:: Assigned task ::
Below is a block of entries; repeat all of it exactly but omit the pictures.

------ Supplied data ------

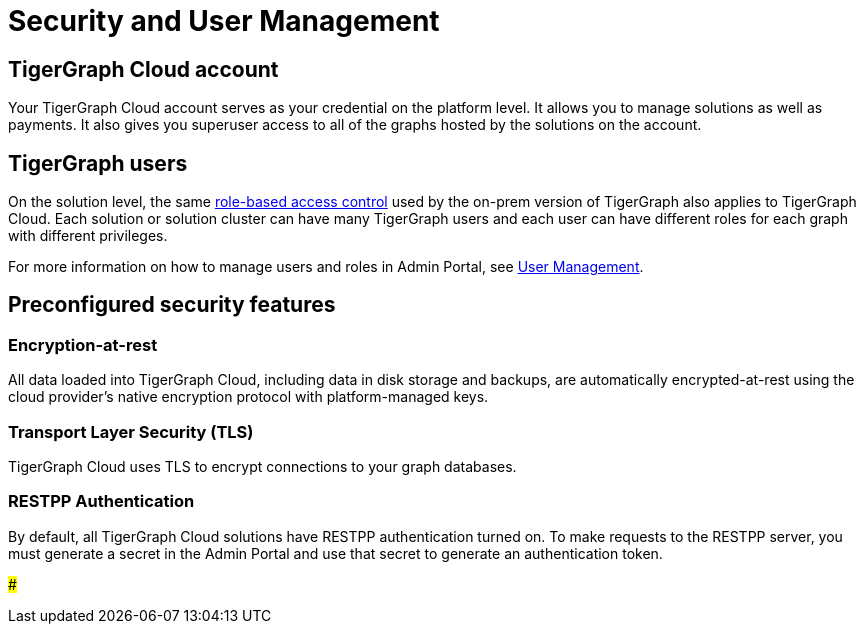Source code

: = Security and User Management

== TigerGraph Cloud account

Your TigerGraph Cloud account serves as your credential on the platform level. It allows you to manage solutions as well as payments. It also gives you superuser access to all of the graphs hosted by the solutions on the account.

== TigerGraph users

On the solution level, the same xref:../../ui/graphstudio/user-access-management.adoc[role-based access control] used by the on-prem version of TigerGraph also applies to TigerGraph Cloud. Each solution or solution cluster can have many TigerGraph users and each user can have different roles for each graph with different privileges.

For more information on how to manage users and roles in Admin Portal, see xref:../../ui/admin-portal/management/user-management.adoc[User Management].

== Preconfigured security features

=== Encryption-at-rest

All data loaded into TigerGraph Cloud, including data in disk storage and backups, are automatically encrypted-at-rest using the cloud provider's native encryption protocol with platform-managed keys.

=== Transport Layer Security (TLS)

TigerGraph Cloud uses TLS to encrypt connections to your graph databases.

=== RESTPP Authentication

By default, all TigerGraph Cloud solutions have RESTPP authentication turned on. To make requests to the RESTPP server, you must generate a secret in the Admin Portal and use that secret to generate an authentication token.

###
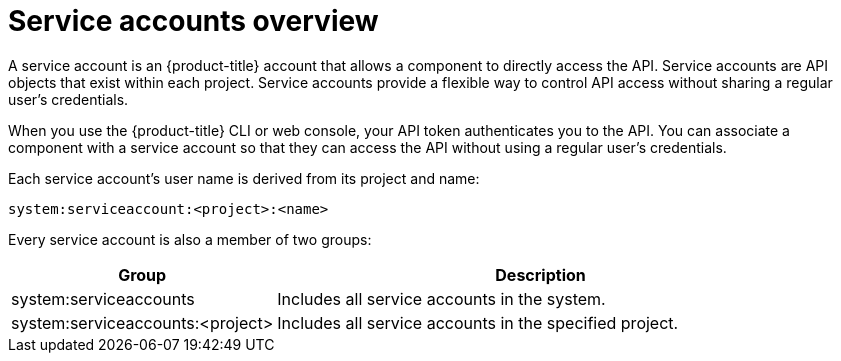 // Module included in the following assemblies:
//
// * authentication/using-service-accounts.adoc

:_mod-docs-content-type: CONCEPT
[id="service-accounts-overview_{context}"]
= Service accounts overview

A service account is an {product-title} account that allows a component to
directly access the API. Service accounts are API objects that exist within each project.
Service accounts provide a flexible way to control API
access without sharing a regular user's credentials.

When you use the {product-title} CLI or web console, your API token
authenticates you to the API. You can associate a component with a service account
so that they can access the API without using a regular user's credentials.
ifdef::openshift-online,openshift-origin,openshift-enterprise,openshift-webscale[]

For example, service accounts can allow:

* Replication controllers to make API calls to create or delete pods
* Applications inside containers to make API calls for discovery purposes
* External applications to make API calls for monitoring or integration purposes
endif::[]

Each service account's user name is derived from its project and name:

[source,text]
----
system:serviceaccount:<project>:<name>
----

Every service account is also a member of two groups:

[cols="1,2",options="header"]
|===

|Group
|Description

|system:serviceaccounts
|Includes all service accounts in the system.

|system:serviceaccounts:<project>
|Includes all service accounts in the
specified project.

|===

------

:: Written answer ::
Source code

: = Security and User Management

== TigerGraph Cloud account

Your TigerGraph Cloud account serves as your credential on the platform level. It allows you to manage solutions as well as payments. It also gives you superuser access to all of the graphs hosted by the solutions on the account.

== TigerGraph users

On the solution level, the same xref:../../ui/graphstudio/user-access-management.adoc[role-based access control] used by the on-prem version of TigerGraph also applies to TigerGraph Cloud. Each solution or solution cluster can have many TigerGraph users and each user can have different roles for each graph with different privileges.

For more information on how to manage users and roles in Admin Portal, see xref:../../ui/admin-portal/management/user-management.adoc[User Management].

== Preconfigured security features

=== Encryption-at-rest

All data loaded into TigerGraph Cloud, including data in disk storage and backups, are automatically encrypted-at-rest using the cloud provider's native encryption protocol with platform-managed keys.

=== Transport Layer Security (TLS)

TigerGraph Cloud uses TLS to encrypt connections to your graph databases.

=== RESTPP Authentication

By default, all TigerGraph Cloud solutions have RESTPP authentication turned on. To make requests to the RESTPP server, you must generate a secret in the Admin Portal and use that secret to generate an authentication token.

###
 // Module included in the following assemblies:
//
// * authentication/using-service-accounts.adoc

:_mod-docs-content-type: CONCEPT
[id="service-accounts-overview_{context}"]
= Service accounts overview

A service account is an {product-title} account that allows a component to
directly access the API. Service accounts are API objects that exist within each project.
Service accounts provide a flexible way to control API
access without sharing a regular user's credentials.

When you use the {product-title} CLI or web console, your API token
authenticates you to the API. You can associate a component with a service account
so that they can access the API without using a regular user's credentials.
ifdef::openshift-online,openshift-origin,openshift-enterprise,openshift-webscale[]

For example, service accounts can allow:

* Replication controllers to make API calls to create or delete pods
* Applications inside containers to make API calls for discovery purposes
* External applications to make API calls for monitoring or integration purposes
endif::[]

Each service account's user name is derived from its project and name:

[source,text]
----
system:serviceaccount:<project>:<name>
----

Every service account is also a member of two groups:

[cols="1,2",options="header"]
|===

|Group
|Description

|system:serviceaccounts
|Includes all service accounts in the system.

|system:serviceaccounts:<project>
|Includes all service accounts in the
specified project.

|===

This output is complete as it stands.